What does AI based software development mean?
- Dave Snyderman
- Dec 22, 2025
- 3 min read
Updated: Jan 3
Let's start with "traditional" software development—though that phrase is about as useful as "traditional soup making." Soup can be meat-based or vegetarian, thin broth or hearty stew, clear consommé or creamy bisque. Software development has just as much variation.
But soup, at its core, is a liquid with stuff in it. Usually some fat for richness and salt to bring out the flavors. Everything else is details.
Likewise, software development involves some planning—extensive documentation in regulated industries, barely a napkin sketch in startup mode. It involves actual coding—structured (waterfall) or iterative (agile). And it requires testing—rigorous and documented, or more seat-of-the-pants. The specifics vary wildly, but those core elements are always there.
So how does AI change things?
The Big Questions
When you're using AI tools to develop software, you need to figure out five things:
1. What mode do you want to work in? (AI owns the process vs. AI assists you)
2. What ground rules are you giving the AI? (How should it approach development?)
3. What do you want to build? (Your specification)
4. How will you verify it works? (Testing strategy)
5. What else are you asking the AI to do? (Documentation, deployment, etc.)
Mode: Owner vs. Assistant
This is a bigger decision than it sounds. You can have the AI agent handle the whole development process end-to-end, or you can have it act as an assistant while you drive.
Agentic mode (AI owns the process): This is how Claude is designed to work. You interact with it in a terminal, give it natural language commands, and it works with entire files and projects. You describe what you want; it figures out how to build it.
Assistant mode: Tools like GitHub Copilot work this way. They live inside your code editor (developers call it an IDE—Integrated Development Environment), completing lines of code as you type and responding to commands embedded in comments. Some assistants also have a chat interface that operates more like agentic mode.
My belief—and this will only become more true as these tools improve—is that agentic mode is more efficient for most development work, especially for code that resembles patterns the AI has seen before.

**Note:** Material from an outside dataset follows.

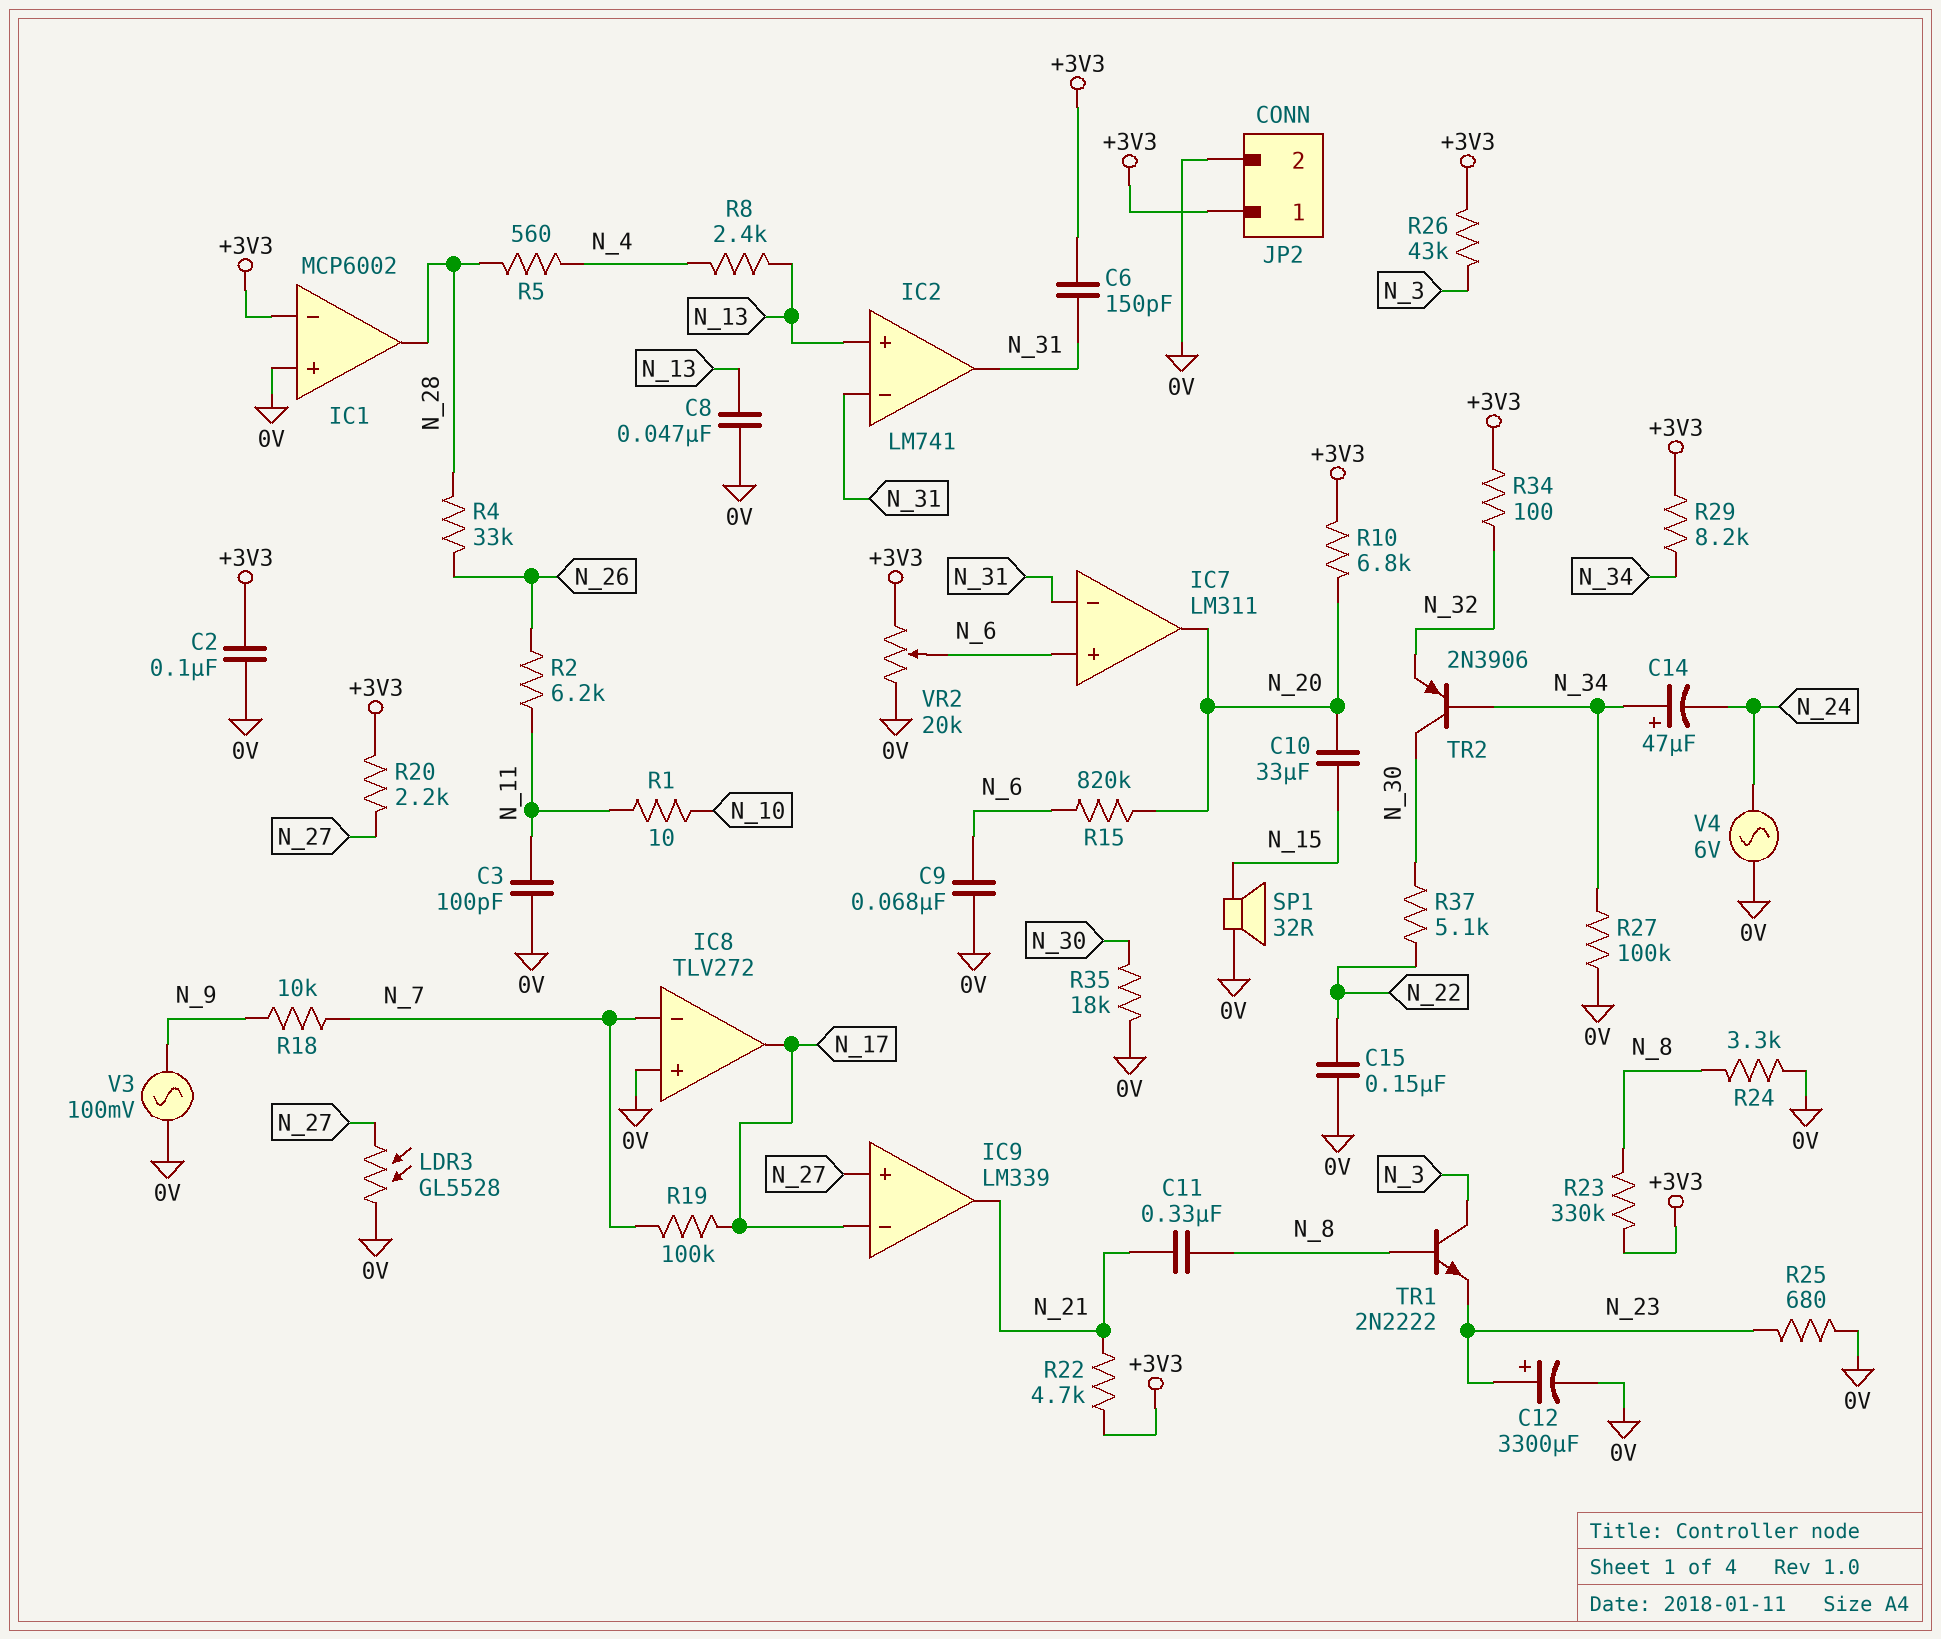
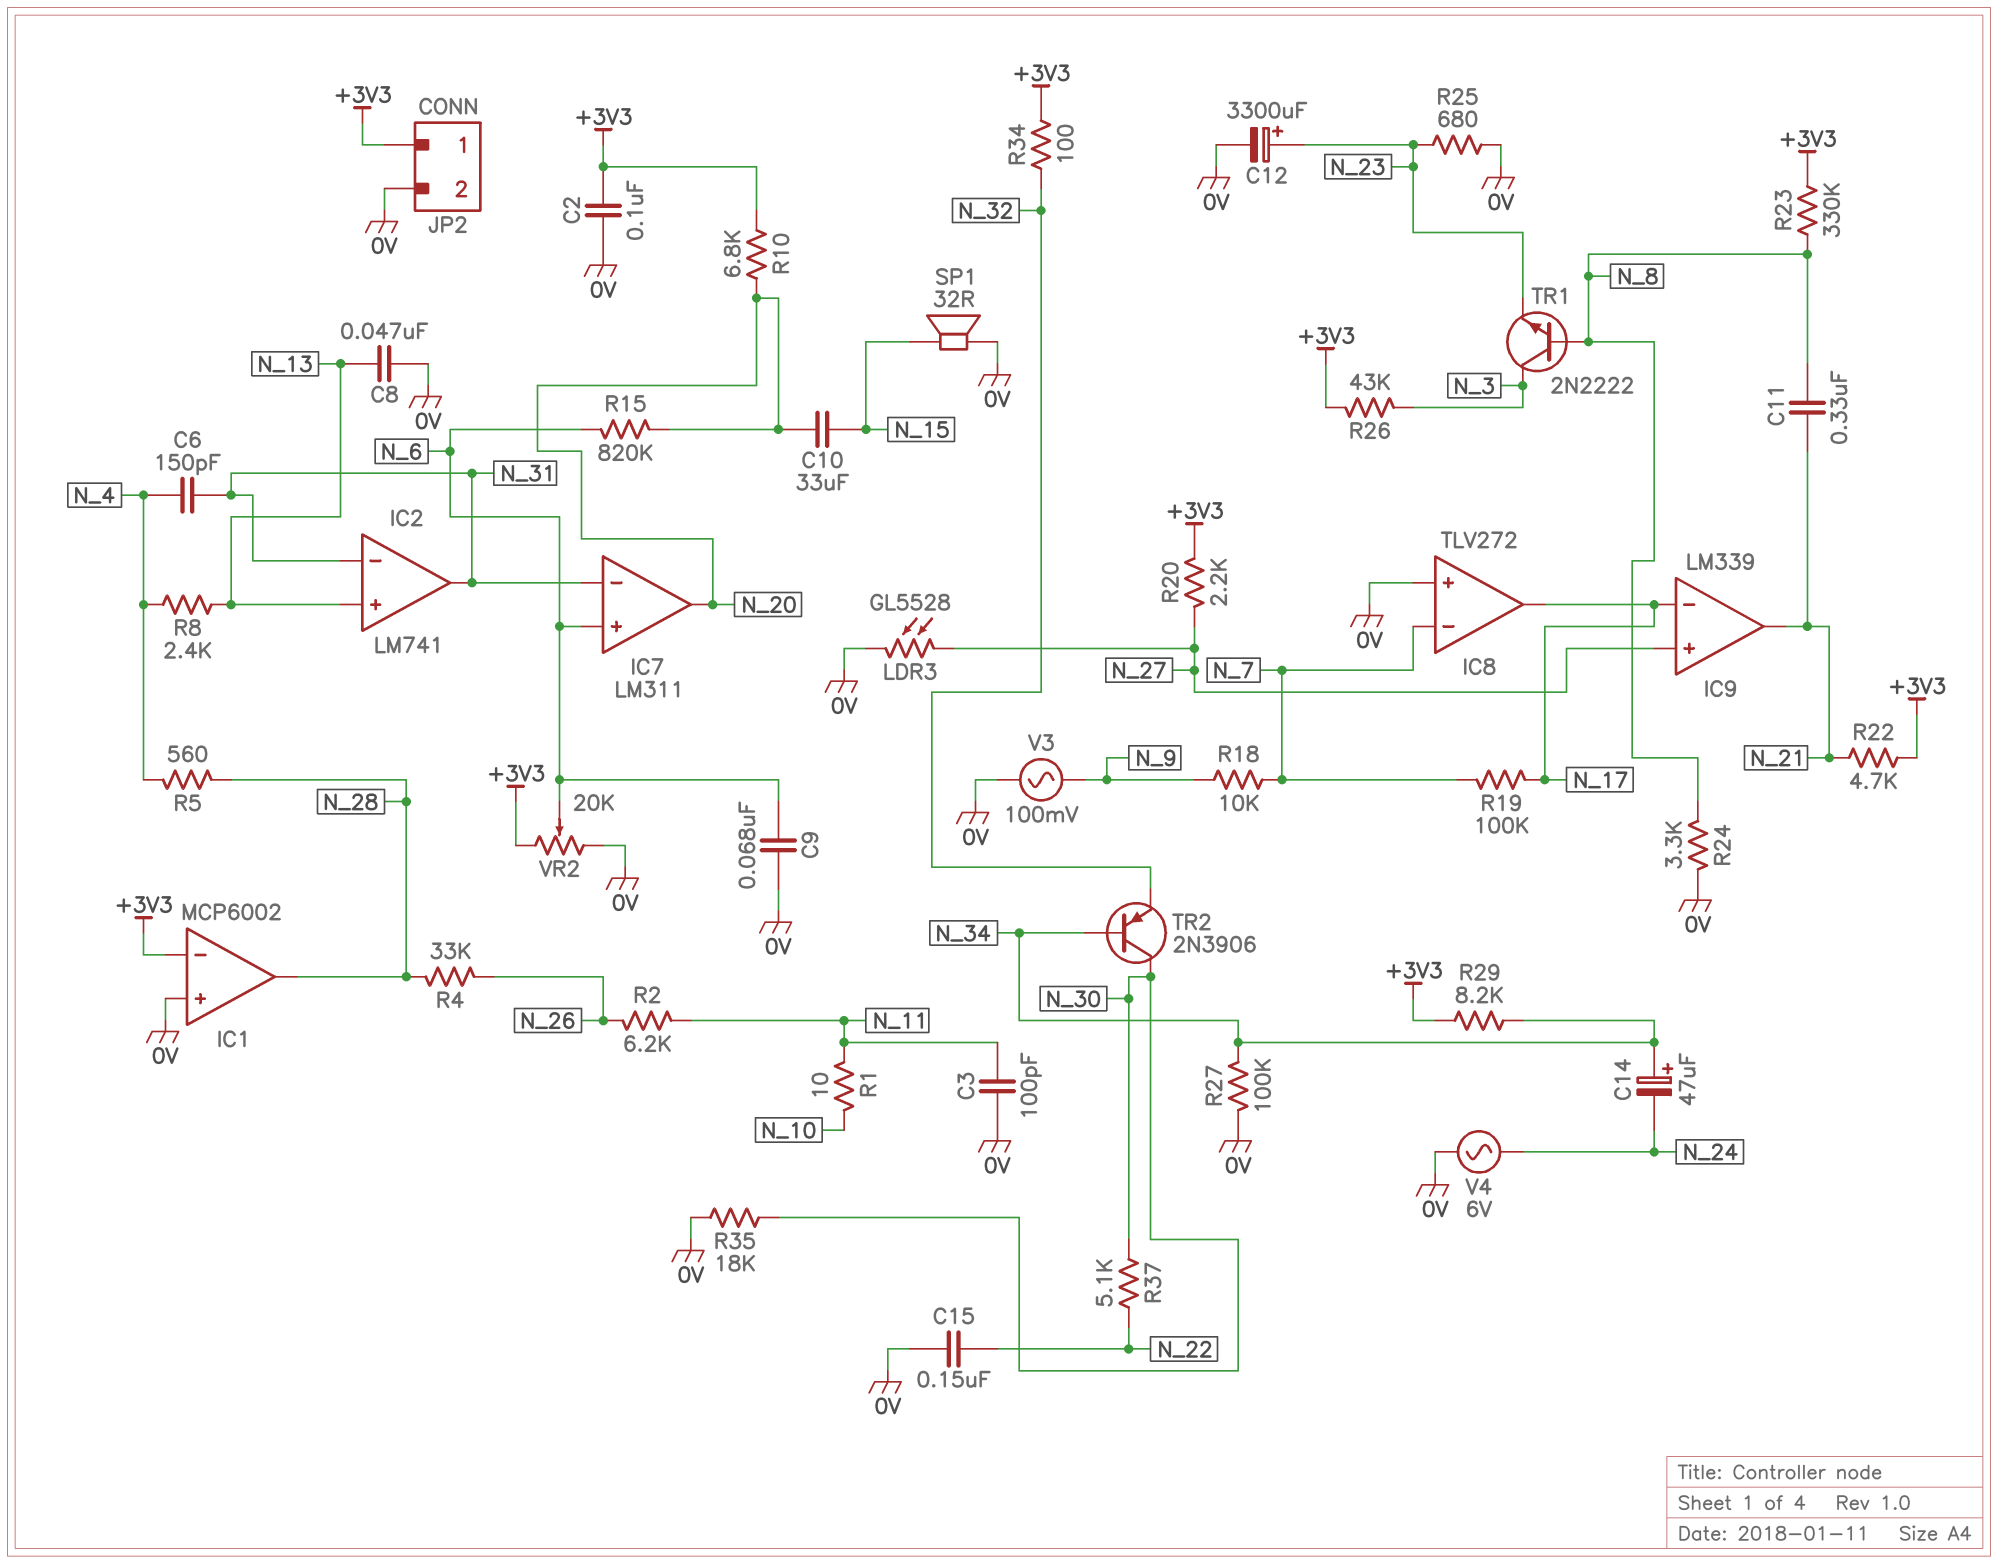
C6: 150pF (+3V3, N_31) -> 150pF (N_4, N_31)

The exception is truly novel code. If you're implementing a cutting-edge algorithm from a research paper, or solving a problem that hasn't been solved before in publicly available code, you'll probably need more hands-on involvement. AI excels at recombining and adapting existing patterns. For genuinely unprecedented work, you bring the insight and the AI assists with the mechanics.
Ground Rules
I cover this in depth in a separate post ("How Do You Do AI-Based Software Development?"), but the short version: create a configuration file that tells the AI how you want it to work. For Claude, that's a CLAUDE.md file specifying your technology stack, development workflow, documentation requirements, and coding standards.
Specification: What Are You Building?
This is where you invest the most effort. You need to communicate clearly what you want the AI to create.
You can work iteratively—describe a feature, have the AI build it, refine, repeat. This is quick to start but often less efficient overall, and you're more likely to end up with gaps in functionality.
I prefer writing a comprehensive specification upfront:
- Non-functional requirements: Technology choices, performance expectations, authentication approach, deployment model
- Overview: The big picture of workflows and features
- Detailed steps: Broken down by feature, each with specific tests to verify the functionality
Working with Claude still requires iteration to converge on a working solution. After each development step, test to make sure things are actually working before moving on.
Testing: Does It Work?
Part of "making sure the software does what you want" is testing during development—that iterative cycle mentioned above. The other part is thorough testing at the end.
The AI can generate testing documentation. You should also have tests baked into your specification. Automate as much testing as possible; the AI can create those automated tests too.
What Else Can AI Do?
Beyond writing code, AI agents can produce:
- User documentation: How to use the software
- Testing documentation: Test cases for manual and automated testing
- Deployment documentation: How IT deploys, configures, and operates the software
- Developer documentation: Notes on the codebase for future maintenance
- Any other documentation your processes require
AI can also generate configuration files for your preferred code editor, so you can open the project and have all your IDE settings ready to go.
Another valuable capability: containerization. AI can create Docker configurations for easy deployment, both on-premises and in the cloud. Having your application containerized from day one makes deployment and scaling much simpler.
Finally, AI handles version control housekeeping. It can commit your code to Git with meaningful commit messages and push regularly to your repository. One less thing to think about.